*Problem to work on*.
Would you please return the lines of the entries below starting at the line that has "index mcp: (179, 210)" and ending at the line that has "ring pip: (198, 244)", both included, exactly as they are?

==== Exercise data ====

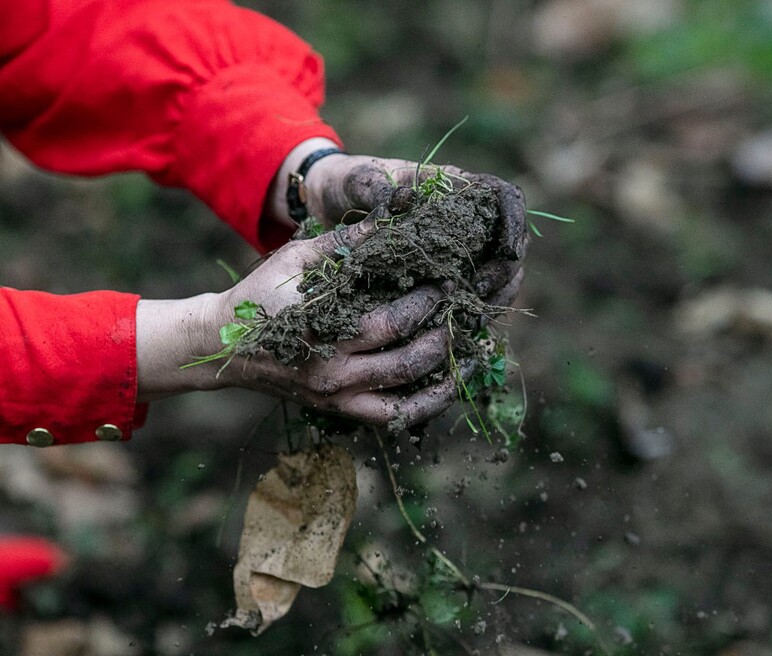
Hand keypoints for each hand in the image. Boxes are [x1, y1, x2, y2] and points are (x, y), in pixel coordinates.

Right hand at [136, 215, 469, 426]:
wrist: (223, 347)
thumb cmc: (261, 295)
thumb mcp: (296, 260)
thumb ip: (344, 244)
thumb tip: (392, 222)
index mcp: (324, 334)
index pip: (393, 323)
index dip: (428, 302)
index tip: (449, 280)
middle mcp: (335, 374)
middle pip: (407, 361)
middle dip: (444, 334)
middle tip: (463, 310)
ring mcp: (338, 399)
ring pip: (407, 399)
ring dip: (447, 377)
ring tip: (474, 353)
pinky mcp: (340, 411)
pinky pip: (392, 418)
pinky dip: (425, 406)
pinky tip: (448, 387)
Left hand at [268, 138, 527, 307]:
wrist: (326, 199)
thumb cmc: (345, 181)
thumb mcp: (357, 180)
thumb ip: (377, 188)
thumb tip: (396, 204)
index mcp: (453, 186)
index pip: (504, 198)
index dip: (514, 224)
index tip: (509, 251)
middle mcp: (463, 217)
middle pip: (508, 244)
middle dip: (503, 272)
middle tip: (477, 293)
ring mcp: (456, 247)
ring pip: (496, 274)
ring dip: (494, 297)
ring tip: (473, 317)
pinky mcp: (442, 273)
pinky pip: (470, 294)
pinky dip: (471, 311)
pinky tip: (461, 328)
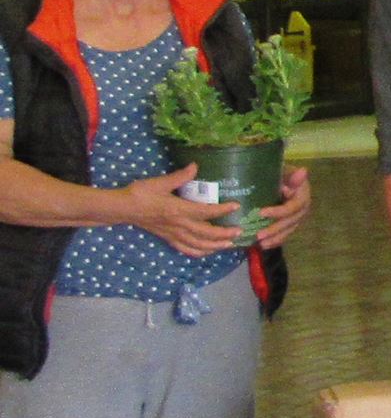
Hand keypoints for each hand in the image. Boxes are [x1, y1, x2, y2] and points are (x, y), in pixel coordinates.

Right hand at [122, 166, 250, 255]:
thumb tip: (196, 165)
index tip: (236, 206)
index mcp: (179, 210)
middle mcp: (179, 225)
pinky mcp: (168, 238)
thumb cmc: (141, 193)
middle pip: (207, 233)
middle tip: (240, 231)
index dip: (223, 210)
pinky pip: (186, 249)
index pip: (206, 212)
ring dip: (215, 246)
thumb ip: (180, 176)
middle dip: (225, 234)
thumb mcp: (161, 182)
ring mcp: (173, 234)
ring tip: (229, 244)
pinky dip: (199, 252)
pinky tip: (208, 252)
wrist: (123, 209)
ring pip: (198, 244)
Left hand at [251, 166, 313, 247]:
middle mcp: (302, 209)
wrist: (281, 179)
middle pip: (290, 222)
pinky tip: (264, 245)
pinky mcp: (291, 224)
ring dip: (274, 238)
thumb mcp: (285, 172)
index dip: (278, 212)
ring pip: (288, 231)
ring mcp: (297, 218)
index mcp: (302, 196)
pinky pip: (285, 234)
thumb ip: (293, 175)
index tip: (261, 212)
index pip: (292, 207)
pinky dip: (275, 240)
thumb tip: (303, 171)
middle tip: (258, 235)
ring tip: (260, 243)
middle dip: (274, 229)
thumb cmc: (280, 174)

====

*Answer below*.
index mcp: (179, 210)
middle mcp: (179, 225)
pinky mcp: (168, 238)
thumb cmc: (141, 193)
middle pip: (207, 233)
middle tip: (240, 231)
index dip: (223, 210)
pinky pip: (186, 249)
index pip: (206, 212)
ring dip: (215, 246)
thumb ip: (180, 176)
middle dip: (225, 234)
thumb mcp: (161, 182)
ring mcp: (173, 234)
ring tip: (229, 244)
pinky dip: (199, 252)
pinky tip: (208, 252)
wrist: (123, 209)
ring pip: (198, 244)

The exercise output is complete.